As previously revealed by FTAdviser, many Sipp providers withhold bank interest and only pass on a portion to clients. This reduces the amount clients receive in interest, but in some cases rates remain above average despite the provider retaining a portion of the amount paid by the bank.

Some providers are thought to make up to 40 per cent of their profits from retained account interest.
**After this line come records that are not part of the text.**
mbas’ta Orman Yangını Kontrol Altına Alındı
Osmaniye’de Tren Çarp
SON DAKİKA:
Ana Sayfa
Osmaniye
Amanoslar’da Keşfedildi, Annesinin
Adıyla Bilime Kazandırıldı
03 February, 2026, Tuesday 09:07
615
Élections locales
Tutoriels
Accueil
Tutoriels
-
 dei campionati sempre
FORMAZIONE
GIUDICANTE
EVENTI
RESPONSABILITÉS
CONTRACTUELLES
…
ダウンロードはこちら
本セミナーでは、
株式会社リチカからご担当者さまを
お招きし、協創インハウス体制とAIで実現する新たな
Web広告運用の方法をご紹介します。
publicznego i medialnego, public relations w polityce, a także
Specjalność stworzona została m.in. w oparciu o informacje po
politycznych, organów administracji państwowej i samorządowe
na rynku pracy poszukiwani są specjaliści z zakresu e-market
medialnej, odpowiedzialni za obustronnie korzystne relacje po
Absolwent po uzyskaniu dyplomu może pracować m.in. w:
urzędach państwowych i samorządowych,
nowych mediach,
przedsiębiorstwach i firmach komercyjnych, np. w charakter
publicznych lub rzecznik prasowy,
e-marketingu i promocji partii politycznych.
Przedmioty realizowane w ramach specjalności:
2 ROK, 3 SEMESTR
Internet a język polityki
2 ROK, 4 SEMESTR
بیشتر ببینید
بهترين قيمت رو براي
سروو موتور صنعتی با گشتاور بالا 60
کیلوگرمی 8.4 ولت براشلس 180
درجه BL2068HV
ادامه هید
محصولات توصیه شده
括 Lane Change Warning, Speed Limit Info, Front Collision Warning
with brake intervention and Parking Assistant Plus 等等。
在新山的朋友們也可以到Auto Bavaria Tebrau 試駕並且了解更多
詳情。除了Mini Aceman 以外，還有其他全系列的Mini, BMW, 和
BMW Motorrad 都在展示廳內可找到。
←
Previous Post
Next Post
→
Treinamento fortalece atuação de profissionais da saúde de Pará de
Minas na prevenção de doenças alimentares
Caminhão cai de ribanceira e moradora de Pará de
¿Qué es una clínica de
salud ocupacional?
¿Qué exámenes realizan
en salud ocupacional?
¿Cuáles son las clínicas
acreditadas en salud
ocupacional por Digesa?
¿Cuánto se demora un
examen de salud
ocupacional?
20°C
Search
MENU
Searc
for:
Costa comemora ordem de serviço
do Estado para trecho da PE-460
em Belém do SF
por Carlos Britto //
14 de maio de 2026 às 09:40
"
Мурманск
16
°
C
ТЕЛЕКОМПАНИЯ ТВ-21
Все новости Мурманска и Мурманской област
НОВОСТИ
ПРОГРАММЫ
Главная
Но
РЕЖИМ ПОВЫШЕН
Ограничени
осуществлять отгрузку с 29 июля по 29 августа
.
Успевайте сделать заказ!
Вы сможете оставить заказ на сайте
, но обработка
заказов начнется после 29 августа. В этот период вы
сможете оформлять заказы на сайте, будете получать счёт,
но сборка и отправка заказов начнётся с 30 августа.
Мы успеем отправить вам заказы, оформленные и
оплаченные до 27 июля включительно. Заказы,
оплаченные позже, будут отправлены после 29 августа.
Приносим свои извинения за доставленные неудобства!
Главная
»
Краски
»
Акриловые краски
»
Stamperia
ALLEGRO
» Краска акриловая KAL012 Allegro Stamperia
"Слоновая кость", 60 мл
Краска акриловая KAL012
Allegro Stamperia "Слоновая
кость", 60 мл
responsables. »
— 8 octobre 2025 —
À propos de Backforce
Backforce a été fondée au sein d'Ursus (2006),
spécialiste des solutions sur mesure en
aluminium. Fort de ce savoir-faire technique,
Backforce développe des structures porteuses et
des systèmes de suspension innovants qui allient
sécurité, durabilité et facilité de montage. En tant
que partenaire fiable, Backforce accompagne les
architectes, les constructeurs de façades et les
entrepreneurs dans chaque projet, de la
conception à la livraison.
Last year, AJ Bell’s interim statement revealed that its £5m drop in profits was “entirely” due to the fall in bank rate on the cash account.

The European Banking Authority’s new rules state that any money banks hold on deposit will have to be matched with liquid assets that could cover the deposits within a 30-day period.

This reduces the bank’s ability to earn their crust on such deposits and many may turn to those sources where they are likely to get a better return, with the types of cash held on deposit with Sipps likely to be an unintended victim of the EBA’s regulation.

John Moret, principal of consultancy business MoretoSipps, said that the key issue for Sipp providers will be profitability and if the income stream from bank deposits is curtailed then they will have to look elsewhere for income.

“This all comes at a time when Sipp providers costs are increasing as a result of regulatory change and the costs of re-designing systems and processes to be fit for the post-April regime; not to mention growing competition from platform providers.”

Martin Tilley, director of technical services at Dentons, added: “We have already seen some posting of significantly reduced profits for one or two operators where the interest rate reductions have already bitten and trail returns have been reduced; this may well be a continuing trend over the next 12 months.”